Most settlements are paid in a lump sum. However, the insurance company might agree to a structured settlement if you have catastrophic injuries and need long-term care. A structured settlement is paid over time. Depending on the terms of your structured settlement, you may receive payments each month, annually, or every few years.

What Is a Commutation?

It's possible to get a lump sum without agreeing to a full and final settlement. In Pennsylvania, if you are already receiving workers' comp benefits, you can request for them to be paid in a lump sum. This is called a "commutation of compensation." Typically, your total benefits will be discounted by 5% to bring them to present value. With a commutation, you are not giving up your other workers' comp benefits (such as medical treatment).

When Can I Settle My Pennsylvania Workers' Comp Claim?

In Pennsylvania, the earliest you can settle your claim is four months after your date of injury. However, it can be difficult to properly value a settlement while you are still healing. That's why most workers wait to settle their claims until they reach maximum medical improvement—when your doctor finds that your condition is stable and will no longer improve with treatment.

Remember, when you settle your claim, you are typically giving up lifetime benefits. If you are unsure about whether to settle, an experienced workers' comp lawyer can help you assess the benefits and risks.

How Are Settlements Finalized in Pennsylvania?

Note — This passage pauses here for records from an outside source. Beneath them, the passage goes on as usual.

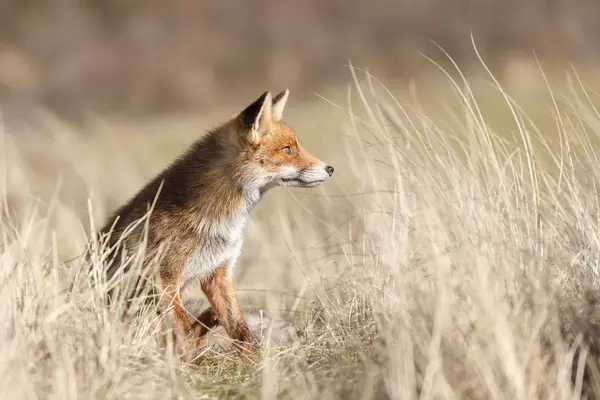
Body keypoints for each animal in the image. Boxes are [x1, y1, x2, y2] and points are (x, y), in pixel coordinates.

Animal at [96, 90, 336, 360]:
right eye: (288, 150)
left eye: (295, 147)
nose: (330, 168)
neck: (224, 220)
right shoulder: (162, 277)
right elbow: (184, 332)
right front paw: (187, 365)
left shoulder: (218, 272)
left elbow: (238, 327)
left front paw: (250, 360)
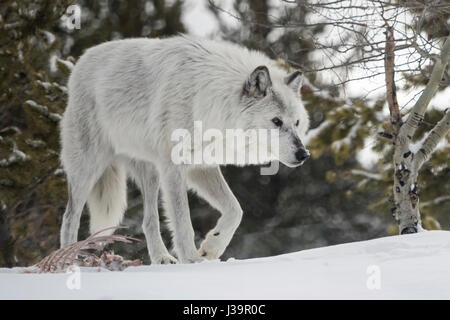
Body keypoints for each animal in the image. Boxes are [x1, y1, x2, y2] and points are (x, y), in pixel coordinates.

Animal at [59, 35, 310, 264]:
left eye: (297, 123)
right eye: (276, 121)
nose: (303, 154)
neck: (207, 101)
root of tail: (80, 62)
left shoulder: (201, 167)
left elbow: (235, 210)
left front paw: (211, 248)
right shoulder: (174, 168)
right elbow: (183, 222)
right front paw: (191, 260)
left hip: (150, 174)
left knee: (149, 221)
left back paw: (161, 258)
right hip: (88, 168)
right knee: (69, 217)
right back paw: (67, 262)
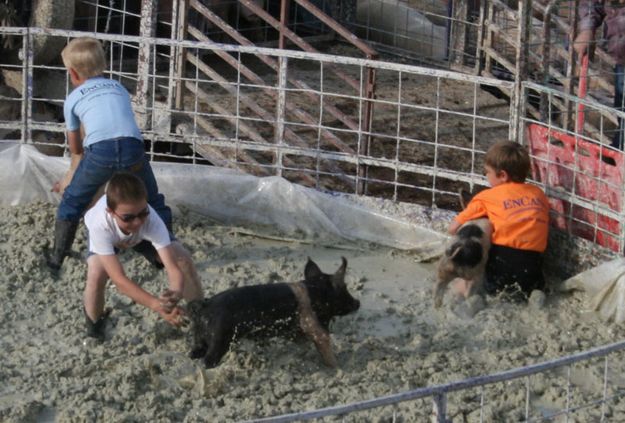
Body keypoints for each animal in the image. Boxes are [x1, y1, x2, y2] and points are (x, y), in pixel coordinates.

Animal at [184, 256, 360, 370]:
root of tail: (205, 305)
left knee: (195, 352)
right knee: (208, 360)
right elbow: (327, 350)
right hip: (219, 340)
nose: (358, 302)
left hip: (199, 336)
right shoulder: (317, 329)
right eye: (344, 288)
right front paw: (338, 368)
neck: (315, 293)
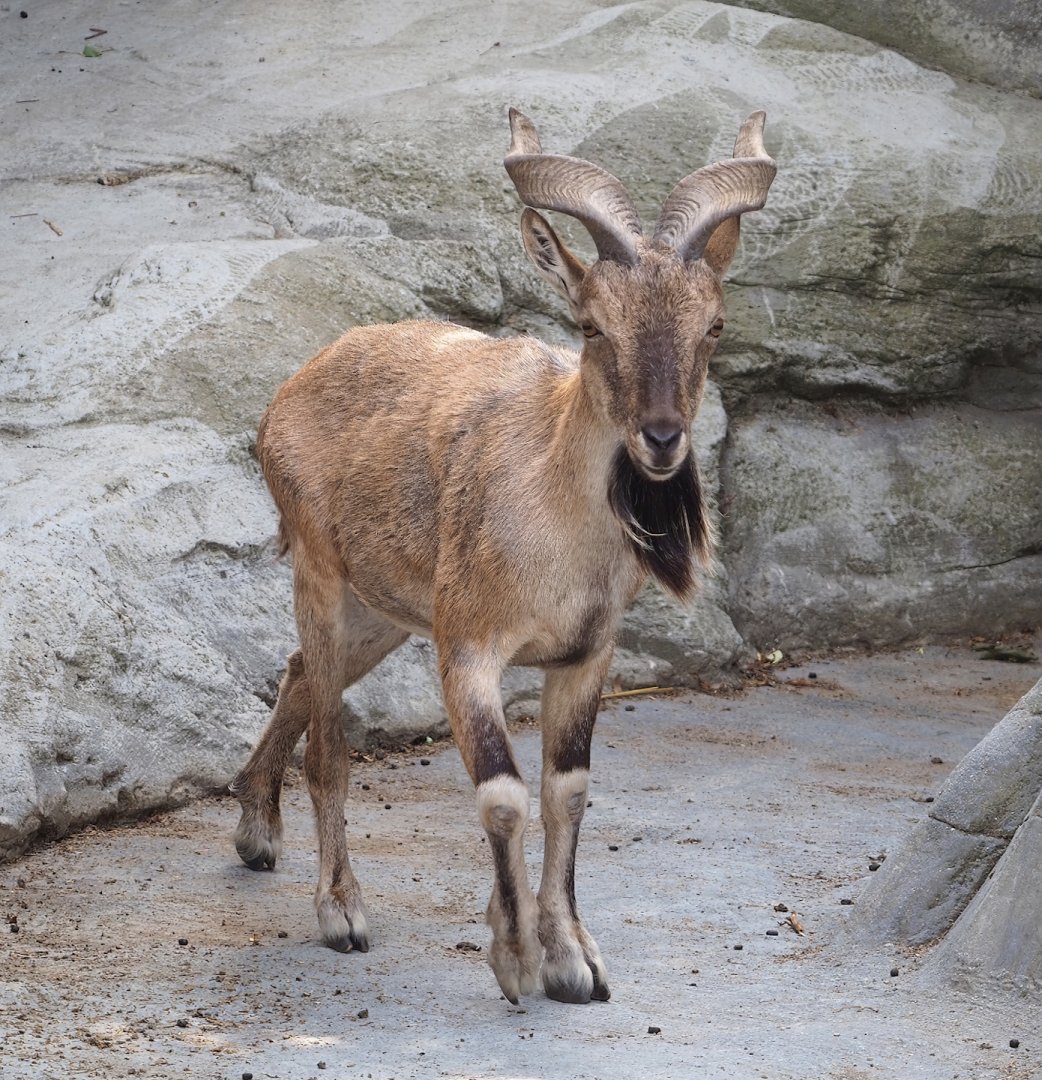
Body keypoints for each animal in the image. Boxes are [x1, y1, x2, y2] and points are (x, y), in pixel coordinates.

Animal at [230, 108, 776, 1004]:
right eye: (592, 324)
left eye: (714, 327)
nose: (661, 440)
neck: (552, 527)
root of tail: (297, 384)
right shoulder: (469, 652)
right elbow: (503, 795)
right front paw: (517, 956)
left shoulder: (584, 657)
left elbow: (566, 793)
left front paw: (574, 957)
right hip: (322, 576)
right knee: (329, 746)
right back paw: (339, 908)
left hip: (385, 611)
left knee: (300, 672)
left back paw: (253, 825)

A workers' comp judge must approve your workers' comp settlement. Once you and the insurance company have agreed to settle, the Pennsylvania Workers' Compensation Office of Adjudication will schedule a hearing. At the hearing, you or your lawyer will present a series of settlement documents, including a Compromise and Release Agreement.

You will also testify at the hearing, answering the judge's questions about the terms of your settlement. If the judge believes that you understand what you are giving up and receiving in exchange, he or she will approve your settlement. If you don't have a workers' comp lawyer, the judge may scrutinize your settlement more closely to ensure that it is fair and reasonable.

Can I Change My Mind?

Once the judge approves your settlement, it is full and final. In other words, you cannot reopen your claim or demand additional benefits. For this reason, most injured workers consult with a workers' comp lawyer before they settle. A Pennsylvania workers' comp lawyer will help you understand your claim's value, negotiate a fair settlement, and ensure that your settlement paperwork is properly completed.

How Much Will I Get in a Settlement?

Every workers' comp claim is different. For this reason, your claim's settlement value will depend on a series of factors, including your pre-injury wages, the severity of your injuries, your ability to return to work, and whether there is conflicting evidence in your claim. Generally speaking, claims where workers have higher wages, expensive medical bills, and strong supporting evidence have higher settlement values.

Certain items will be deducted from your settlement. Depending on the nature of your claim, these costs may include:

  • attorneys' fees and legal costs (read our article about workers' comp attorneys' fees for more information)
  • unpaid medical bills
  • unpaid child support, and
  • a Medicare set-aside account (money to cover future medical expenses related to your work injury, which must be spent before Medicare will cover treatment).